O’Malley has come out in favor of striking down student debts and has told his supporters that “every student should be able to go to college debt free.”
His plan would help all people refinance their student loans, tie minimum payments to incomes, freeze public tuition rates, tie tuition rates to median incomes and help low and middle-income students cover non-tuition costs.
O’Malley’s campaign has yet to put a price tag on his plan and did not immediately respond to a request for comment.
Clinton’s proposal, which puts most of the burden on colleges, would cost US$350 billion over a 10-year-period. Under her plan, colleges have to maintain costs, improve graduation rates and those colleges whose graduates cannot repay their loans would face penalties.
Weeks before the details of Clinton’s plan were announced, Green expressed the hope that Clinton would push for debt-free college.
“Bigger is better.

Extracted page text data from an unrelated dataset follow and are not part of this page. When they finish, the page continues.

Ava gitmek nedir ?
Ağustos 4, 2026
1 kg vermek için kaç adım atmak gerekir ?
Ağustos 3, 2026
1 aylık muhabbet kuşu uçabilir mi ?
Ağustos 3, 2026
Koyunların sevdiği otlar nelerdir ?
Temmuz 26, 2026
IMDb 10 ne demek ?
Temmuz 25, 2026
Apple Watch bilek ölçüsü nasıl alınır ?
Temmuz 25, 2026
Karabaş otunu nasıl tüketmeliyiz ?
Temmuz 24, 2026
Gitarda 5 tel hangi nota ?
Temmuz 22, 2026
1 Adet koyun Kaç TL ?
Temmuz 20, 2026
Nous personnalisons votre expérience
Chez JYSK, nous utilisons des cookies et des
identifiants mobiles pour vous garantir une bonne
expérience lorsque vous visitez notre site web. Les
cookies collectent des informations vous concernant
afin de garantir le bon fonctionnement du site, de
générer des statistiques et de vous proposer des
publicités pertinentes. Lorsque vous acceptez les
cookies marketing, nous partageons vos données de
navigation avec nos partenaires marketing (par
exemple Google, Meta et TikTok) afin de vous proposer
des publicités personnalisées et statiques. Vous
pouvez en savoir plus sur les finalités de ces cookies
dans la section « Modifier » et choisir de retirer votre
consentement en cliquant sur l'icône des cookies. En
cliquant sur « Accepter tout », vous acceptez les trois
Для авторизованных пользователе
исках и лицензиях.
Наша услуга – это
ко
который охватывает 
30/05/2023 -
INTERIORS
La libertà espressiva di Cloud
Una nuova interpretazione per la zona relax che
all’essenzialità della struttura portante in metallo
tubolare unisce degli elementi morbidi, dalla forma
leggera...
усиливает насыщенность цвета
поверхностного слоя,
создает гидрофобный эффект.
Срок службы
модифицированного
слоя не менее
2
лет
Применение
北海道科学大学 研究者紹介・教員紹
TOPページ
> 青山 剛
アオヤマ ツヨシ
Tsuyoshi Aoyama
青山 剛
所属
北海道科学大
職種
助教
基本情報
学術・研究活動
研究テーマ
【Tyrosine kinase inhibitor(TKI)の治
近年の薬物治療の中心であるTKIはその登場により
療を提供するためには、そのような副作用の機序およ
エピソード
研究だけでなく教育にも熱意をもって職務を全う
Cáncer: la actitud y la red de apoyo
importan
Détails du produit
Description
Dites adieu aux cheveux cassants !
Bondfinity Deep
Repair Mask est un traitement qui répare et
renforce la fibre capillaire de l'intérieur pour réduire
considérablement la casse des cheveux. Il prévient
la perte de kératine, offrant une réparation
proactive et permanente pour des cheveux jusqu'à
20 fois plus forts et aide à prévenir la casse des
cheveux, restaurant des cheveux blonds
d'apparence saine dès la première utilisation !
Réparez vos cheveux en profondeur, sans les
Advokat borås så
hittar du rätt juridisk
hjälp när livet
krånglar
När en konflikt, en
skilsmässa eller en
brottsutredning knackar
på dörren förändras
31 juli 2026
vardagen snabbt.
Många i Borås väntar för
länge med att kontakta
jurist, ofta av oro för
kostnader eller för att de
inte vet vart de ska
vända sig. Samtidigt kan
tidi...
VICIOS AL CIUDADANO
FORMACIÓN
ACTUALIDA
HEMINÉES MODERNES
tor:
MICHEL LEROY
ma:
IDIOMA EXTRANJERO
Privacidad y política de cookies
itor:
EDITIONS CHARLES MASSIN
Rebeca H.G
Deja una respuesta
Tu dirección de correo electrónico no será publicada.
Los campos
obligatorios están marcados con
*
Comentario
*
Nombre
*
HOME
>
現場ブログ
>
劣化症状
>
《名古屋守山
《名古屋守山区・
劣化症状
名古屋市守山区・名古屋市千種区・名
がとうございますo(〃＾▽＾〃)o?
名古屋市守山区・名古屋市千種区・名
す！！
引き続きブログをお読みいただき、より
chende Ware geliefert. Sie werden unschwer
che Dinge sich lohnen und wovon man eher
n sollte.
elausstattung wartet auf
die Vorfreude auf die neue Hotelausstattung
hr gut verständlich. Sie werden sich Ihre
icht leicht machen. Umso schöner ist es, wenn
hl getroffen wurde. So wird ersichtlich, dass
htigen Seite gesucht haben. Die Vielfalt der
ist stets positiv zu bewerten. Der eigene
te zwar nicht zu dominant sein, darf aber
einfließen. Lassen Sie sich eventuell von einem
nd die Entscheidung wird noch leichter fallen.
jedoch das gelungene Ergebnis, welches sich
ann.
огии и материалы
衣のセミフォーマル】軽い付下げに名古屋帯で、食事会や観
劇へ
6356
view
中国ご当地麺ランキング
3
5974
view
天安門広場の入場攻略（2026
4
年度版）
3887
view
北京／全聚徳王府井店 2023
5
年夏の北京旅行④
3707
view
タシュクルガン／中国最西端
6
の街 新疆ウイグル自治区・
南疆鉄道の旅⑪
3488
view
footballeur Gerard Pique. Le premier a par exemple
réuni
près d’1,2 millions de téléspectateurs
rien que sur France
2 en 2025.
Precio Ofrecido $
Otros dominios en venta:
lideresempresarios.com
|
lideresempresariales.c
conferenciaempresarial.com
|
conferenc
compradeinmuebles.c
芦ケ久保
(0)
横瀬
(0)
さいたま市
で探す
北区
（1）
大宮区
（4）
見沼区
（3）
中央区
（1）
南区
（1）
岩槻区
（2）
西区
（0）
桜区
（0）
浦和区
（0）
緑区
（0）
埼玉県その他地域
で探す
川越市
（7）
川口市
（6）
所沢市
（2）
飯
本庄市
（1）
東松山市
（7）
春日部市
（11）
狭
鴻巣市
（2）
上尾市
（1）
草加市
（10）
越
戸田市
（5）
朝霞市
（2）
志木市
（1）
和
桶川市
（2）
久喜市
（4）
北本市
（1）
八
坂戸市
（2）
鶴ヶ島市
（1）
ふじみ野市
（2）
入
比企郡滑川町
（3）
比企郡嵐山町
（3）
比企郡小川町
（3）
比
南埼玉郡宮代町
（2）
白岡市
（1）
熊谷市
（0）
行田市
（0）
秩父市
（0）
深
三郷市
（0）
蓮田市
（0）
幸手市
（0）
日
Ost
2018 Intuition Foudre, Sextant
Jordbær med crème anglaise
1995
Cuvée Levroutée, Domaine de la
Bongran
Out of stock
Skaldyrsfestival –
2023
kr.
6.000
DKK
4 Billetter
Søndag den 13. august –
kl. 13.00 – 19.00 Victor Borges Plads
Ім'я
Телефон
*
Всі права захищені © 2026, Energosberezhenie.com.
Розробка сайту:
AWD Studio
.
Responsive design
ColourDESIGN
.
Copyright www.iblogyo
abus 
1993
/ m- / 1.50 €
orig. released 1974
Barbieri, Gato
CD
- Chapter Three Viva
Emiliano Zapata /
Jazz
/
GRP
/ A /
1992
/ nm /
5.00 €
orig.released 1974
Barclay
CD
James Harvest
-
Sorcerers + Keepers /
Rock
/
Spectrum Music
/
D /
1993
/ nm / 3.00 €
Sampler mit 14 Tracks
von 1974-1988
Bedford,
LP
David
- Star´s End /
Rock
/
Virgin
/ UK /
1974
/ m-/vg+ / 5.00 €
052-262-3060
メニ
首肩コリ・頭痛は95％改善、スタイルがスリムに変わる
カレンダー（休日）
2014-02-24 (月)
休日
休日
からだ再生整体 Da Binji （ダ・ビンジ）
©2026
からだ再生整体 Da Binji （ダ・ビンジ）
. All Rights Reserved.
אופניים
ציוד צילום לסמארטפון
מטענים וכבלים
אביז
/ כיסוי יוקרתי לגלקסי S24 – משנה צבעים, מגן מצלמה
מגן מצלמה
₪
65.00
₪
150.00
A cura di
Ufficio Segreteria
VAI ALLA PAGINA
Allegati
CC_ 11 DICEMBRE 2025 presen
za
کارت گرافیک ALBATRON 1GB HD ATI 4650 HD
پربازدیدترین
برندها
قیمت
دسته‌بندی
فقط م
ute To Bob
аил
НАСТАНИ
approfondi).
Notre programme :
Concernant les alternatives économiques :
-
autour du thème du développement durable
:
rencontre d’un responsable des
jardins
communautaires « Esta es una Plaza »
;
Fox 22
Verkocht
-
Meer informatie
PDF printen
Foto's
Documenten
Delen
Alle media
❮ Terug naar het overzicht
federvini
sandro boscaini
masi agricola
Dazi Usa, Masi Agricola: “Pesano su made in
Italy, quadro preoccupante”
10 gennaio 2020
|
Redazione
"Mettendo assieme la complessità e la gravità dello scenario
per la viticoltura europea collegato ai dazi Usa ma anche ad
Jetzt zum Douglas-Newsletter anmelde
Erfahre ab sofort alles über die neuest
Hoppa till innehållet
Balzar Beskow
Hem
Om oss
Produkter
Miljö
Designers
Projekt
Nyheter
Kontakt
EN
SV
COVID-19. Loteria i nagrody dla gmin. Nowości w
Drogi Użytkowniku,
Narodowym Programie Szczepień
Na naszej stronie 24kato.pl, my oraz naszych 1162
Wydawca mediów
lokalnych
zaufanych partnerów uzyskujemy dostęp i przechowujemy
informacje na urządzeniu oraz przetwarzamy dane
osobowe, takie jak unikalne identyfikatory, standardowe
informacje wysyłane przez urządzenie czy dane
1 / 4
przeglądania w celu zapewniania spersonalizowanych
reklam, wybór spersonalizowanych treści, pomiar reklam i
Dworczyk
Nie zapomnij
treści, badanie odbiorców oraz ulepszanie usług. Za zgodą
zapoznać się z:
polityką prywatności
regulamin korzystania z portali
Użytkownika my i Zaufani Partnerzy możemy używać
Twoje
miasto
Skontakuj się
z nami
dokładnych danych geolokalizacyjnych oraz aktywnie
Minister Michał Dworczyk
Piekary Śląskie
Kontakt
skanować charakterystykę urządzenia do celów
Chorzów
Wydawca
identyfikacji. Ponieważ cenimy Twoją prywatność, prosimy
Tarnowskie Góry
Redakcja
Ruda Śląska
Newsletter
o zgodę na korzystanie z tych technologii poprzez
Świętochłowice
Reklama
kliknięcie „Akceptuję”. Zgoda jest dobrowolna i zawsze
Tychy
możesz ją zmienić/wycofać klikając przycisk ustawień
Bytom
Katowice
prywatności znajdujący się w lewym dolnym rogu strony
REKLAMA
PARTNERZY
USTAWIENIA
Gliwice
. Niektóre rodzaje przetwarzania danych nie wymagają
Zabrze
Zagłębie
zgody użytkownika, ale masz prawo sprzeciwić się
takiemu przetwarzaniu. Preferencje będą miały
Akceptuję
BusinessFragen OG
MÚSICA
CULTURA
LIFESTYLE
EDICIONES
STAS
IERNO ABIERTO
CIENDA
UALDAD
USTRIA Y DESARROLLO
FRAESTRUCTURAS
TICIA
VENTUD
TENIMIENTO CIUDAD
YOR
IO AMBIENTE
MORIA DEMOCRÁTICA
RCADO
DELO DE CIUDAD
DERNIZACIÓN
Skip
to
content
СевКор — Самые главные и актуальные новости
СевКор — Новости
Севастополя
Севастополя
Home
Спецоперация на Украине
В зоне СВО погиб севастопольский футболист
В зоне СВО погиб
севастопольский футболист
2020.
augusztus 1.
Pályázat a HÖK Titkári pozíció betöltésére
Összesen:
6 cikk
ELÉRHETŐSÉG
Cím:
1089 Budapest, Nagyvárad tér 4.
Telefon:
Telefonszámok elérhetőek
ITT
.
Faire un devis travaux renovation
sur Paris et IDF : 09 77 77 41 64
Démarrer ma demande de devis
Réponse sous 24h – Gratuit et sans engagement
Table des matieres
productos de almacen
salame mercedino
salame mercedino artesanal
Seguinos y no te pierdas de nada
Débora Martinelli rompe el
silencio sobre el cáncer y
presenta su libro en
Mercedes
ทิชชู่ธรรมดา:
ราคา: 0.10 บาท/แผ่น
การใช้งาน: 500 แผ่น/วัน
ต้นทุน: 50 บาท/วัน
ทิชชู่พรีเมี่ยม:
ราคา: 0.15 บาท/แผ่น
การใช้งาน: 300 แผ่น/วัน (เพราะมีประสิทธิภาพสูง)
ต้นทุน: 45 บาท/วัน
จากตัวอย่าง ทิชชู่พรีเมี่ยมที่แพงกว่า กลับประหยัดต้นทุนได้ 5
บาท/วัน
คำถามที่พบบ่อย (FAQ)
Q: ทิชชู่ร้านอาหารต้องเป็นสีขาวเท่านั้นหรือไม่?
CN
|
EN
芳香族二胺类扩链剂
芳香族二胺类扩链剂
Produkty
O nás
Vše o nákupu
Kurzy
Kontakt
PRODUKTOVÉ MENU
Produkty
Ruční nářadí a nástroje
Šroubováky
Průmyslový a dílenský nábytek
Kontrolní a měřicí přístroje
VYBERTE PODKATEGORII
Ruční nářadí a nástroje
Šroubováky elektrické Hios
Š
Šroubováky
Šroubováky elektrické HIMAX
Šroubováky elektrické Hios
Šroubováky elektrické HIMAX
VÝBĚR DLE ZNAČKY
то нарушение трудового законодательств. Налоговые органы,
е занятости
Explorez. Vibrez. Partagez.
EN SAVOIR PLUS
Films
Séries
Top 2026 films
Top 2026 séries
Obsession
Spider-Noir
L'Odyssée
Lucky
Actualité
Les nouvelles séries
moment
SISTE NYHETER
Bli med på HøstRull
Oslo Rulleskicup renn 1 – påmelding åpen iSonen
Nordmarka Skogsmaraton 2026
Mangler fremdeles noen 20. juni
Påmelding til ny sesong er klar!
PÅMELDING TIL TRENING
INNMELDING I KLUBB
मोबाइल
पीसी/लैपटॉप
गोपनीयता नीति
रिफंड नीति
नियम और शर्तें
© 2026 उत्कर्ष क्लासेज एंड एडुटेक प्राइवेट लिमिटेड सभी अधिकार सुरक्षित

Bigger is more popular,” Green told the Guardian in May. “Debt free at all public colleges is the game changer.”
One of the ways that Clinton plans to tackle costs other than tuition is by allowing students to use the total of their Pell Grants for living expenses.
Asked whether he thought Clinton’s proposal had gone far enough, Green told the Guardian on Monday that: “This is a proposal of debt-free college for millions of Americans. Very bold and ambitious.”
While Clinton’s plan might be more manageable than the Sanders agenda, it might still not turn into law. The Republican-held US Congress has made little progress on US President Barack Obama’s proposals for free community college, which costs US$60 billion.
On the right, former Florida governor Jeb Bush was quick to condemn Clinton’s plan as “irresponsible.”
“We don’t need more top-down Washington solutions that will raise the cost of college even further and shift the burden to hardworking taxpayers,” Bush said.